Aşağıdaki satırları numaralı liste hâline getirin: ilk satırdan başlayın, "right hip: (334, 707, -7)" geçen satırda durun ve o satırı da alın. Boş satırları listeye koymayın.
:: Gösterilen veriler ::
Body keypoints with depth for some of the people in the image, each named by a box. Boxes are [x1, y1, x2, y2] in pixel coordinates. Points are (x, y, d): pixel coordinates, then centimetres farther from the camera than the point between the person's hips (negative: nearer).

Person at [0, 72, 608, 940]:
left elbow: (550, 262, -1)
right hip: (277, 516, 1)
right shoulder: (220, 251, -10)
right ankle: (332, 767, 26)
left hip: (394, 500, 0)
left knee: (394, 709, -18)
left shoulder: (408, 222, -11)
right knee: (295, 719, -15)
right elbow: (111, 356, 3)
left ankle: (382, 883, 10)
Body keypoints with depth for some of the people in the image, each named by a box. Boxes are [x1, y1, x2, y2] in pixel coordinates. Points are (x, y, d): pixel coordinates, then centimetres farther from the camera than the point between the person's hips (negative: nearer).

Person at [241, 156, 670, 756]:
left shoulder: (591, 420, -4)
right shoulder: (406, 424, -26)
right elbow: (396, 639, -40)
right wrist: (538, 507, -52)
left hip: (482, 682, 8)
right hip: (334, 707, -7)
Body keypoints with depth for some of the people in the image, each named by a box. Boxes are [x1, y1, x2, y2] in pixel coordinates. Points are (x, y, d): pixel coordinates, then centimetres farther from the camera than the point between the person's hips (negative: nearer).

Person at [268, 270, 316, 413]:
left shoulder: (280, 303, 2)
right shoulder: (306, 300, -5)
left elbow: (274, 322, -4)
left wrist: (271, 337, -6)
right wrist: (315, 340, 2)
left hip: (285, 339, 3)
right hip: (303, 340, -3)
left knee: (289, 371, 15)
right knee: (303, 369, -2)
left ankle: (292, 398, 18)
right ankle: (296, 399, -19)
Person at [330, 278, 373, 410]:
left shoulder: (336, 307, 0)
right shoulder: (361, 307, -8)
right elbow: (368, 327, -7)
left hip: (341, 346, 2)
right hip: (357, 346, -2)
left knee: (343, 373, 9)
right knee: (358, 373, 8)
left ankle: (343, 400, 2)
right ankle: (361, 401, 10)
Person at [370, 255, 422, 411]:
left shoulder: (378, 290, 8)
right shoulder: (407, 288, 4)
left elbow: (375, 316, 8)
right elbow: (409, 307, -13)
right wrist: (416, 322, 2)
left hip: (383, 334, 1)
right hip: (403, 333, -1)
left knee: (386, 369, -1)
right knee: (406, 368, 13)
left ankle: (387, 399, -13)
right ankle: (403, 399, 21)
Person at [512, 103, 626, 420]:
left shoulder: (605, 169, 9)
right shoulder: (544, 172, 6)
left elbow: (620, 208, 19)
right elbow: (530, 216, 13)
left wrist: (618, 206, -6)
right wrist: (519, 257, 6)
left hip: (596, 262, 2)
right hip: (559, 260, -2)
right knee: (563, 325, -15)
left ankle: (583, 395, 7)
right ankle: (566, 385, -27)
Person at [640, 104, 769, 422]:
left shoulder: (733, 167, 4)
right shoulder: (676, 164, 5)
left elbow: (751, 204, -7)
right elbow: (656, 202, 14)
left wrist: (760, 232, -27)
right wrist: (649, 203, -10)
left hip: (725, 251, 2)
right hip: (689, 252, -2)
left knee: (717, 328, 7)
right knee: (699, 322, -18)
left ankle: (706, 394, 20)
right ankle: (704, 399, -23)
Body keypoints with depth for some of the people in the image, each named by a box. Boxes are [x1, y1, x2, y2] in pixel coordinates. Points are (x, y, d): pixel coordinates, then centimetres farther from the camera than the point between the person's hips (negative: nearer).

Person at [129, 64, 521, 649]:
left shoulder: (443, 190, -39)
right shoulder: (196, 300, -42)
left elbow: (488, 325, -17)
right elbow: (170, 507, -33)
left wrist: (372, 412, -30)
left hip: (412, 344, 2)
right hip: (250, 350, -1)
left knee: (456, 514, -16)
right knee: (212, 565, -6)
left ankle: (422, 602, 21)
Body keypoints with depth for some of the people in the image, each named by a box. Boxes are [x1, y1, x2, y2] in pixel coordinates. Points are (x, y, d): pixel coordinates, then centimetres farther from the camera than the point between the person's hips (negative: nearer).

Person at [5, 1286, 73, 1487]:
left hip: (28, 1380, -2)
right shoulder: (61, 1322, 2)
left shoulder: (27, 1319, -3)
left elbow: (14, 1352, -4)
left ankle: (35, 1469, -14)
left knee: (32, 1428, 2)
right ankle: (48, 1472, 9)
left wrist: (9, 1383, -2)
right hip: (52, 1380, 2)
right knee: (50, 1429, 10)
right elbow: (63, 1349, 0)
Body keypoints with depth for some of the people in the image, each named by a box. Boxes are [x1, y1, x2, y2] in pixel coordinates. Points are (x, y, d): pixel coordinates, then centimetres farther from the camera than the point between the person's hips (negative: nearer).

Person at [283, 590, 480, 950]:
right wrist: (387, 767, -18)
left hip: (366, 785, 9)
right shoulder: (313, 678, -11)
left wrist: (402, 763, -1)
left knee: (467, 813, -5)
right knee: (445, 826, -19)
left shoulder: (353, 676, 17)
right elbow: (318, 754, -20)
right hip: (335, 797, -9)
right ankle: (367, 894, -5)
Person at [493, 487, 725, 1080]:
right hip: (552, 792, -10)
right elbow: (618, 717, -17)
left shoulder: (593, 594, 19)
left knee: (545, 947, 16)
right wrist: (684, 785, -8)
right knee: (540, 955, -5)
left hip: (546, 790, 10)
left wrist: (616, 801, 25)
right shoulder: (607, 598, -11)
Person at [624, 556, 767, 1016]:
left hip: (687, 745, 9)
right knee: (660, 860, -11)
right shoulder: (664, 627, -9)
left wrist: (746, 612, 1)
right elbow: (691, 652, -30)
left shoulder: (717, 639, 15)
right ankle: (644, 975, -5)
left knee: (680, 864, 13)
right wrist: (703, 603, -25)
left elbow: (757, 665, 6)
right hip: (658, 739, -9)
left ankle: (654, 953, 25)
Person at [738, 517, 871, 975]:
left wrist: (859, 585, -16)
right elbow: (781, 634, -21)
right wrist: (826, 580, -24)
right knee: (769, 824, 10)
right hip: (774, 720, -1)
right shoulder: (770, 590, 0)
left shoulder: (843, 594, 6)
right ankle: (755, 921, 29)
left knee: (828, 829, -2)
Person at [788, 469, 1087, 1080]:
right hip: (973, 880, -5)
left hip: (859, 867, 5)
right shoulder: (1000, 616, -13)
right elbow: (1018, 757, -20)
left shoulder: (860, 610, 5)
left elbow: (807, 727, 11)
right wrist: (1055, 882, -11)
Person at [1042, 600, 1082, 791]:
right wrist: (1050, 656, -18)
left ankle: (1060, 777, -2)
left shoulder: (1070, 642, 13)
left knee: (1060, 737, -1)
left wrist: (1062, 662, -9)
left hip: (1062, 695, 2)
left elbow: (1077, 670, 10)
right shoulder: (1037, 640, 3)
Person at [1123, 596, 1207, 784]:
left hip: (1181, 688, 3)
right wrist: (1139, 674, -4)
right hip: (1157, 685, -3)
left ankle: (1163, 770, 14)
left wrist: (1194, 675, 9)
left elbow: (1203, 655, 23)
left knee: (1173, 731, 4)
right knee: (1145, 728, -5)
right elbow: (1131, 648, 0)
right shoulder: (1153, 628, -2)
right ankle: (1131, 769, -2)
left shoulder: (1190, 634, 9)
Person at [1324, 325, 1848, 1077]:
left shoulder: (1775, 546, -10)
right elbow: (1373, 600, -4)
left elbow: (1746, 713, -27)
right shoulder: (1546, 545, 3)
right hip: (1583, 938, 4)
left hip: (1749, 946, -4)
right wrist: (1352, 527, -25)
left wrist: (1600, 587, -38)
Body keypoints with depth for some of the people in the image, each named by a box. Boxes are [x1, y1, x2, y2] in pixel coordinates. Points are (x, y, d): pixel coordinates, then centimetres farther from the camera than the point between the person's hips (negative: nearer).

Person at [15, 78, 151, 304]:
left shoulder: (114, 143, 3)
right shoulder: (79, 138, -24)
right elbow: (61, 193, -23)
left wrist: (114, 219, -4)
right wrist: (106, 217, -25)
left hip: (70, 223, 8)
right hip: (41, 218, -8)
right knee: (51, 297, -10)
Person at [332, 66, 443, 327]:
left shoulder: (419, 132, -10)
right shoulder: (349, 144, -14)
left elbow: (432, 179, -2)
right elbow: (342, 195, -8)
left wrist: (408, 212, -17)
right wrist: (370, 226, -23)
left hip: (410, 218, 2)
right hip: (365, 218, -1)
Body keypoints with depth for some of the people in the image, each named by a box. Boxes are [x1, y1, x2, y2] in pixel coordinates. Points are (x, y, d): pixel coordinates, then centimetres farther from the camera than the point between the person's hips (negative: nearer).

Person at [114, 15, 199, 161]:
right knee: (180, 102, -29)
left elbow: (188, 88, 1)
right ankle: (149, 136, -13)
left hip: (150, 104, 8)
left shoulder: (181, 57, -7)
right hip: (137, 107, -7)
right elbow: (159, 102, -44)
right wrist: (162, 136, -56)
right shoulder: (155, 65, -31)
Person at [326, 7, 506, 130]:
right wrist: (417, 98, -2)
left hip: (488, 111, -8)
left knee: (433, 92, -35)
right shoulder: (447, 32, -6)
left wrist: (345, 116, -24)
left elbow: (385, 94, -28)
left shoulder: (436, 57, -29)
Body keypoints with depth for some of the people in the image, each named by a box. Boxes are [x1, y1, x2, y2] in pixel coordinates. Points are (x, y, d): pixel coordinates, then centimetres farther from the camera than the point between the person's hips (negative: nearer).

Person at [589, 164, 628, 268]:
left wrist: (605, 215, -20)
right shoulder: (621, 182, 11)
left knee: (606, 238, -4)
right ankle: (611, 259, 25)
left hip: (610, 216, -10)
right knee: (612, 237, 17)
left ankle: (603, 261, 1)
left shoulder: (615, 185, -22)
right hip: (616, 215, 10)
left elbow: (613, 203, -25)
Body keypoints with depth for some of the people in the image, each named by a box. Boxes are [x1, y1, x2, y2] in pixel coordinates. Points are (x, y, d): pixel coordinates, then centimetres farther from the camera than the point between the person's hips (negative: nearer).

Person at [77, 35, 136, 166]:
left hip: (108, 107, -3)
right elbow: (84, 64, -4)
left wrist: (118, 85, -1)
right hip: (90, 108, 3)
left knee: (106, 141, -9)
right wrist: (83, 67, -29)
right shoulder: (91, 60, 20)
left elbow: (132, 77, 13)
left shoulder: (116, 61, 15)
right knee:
:::
[Cevap aşağıda]
1. Body keypoints with depth for some of the people in the image, each named by a box. Boxes are [x1, y1, x2, y2] in pixel coordinates. Points are (x, y, d): pixel coordinates, then centimetres farther from the camera than the point between the person's hips (negative: nearer).
2. Person at [0, 72, 608, 940]:
3. left elbow: (550, 262, -1)
4. right hip: (277, 516, 1)
5. right shoulder: (220, 251, -10)
6. right ankle: (332, 767, 26)
7. left hip: (394, 500, 0)
8. left knee: (394, 709, -18)
9. left shoulder: (408, 222, -11)
10. right knee: (295, 719, -15)
11. right elbow: (111, 356, 3)
12. left ankle: (382, 883, 10)
13. Body keypoints with depth for some of the people in the image, each named by a box. Boxes are [x1, y1, x2, y2] in pixel coordinates. Points are (x, y, d): pixel coordinates, then centimetres farther from the camera than the point between the person's hips (negative: nearer).
14. Person at [241, 156, 670, 756]:
15. left shoulder: (591, 420, -4)
16. right shoulder: (406, 424, -26)
17. right elbow: (396, 639, -40)
18. right wrist: (538, 507, -52)
19. left hip: (482, 682, 8)
20. right hip: (334, 707, -7)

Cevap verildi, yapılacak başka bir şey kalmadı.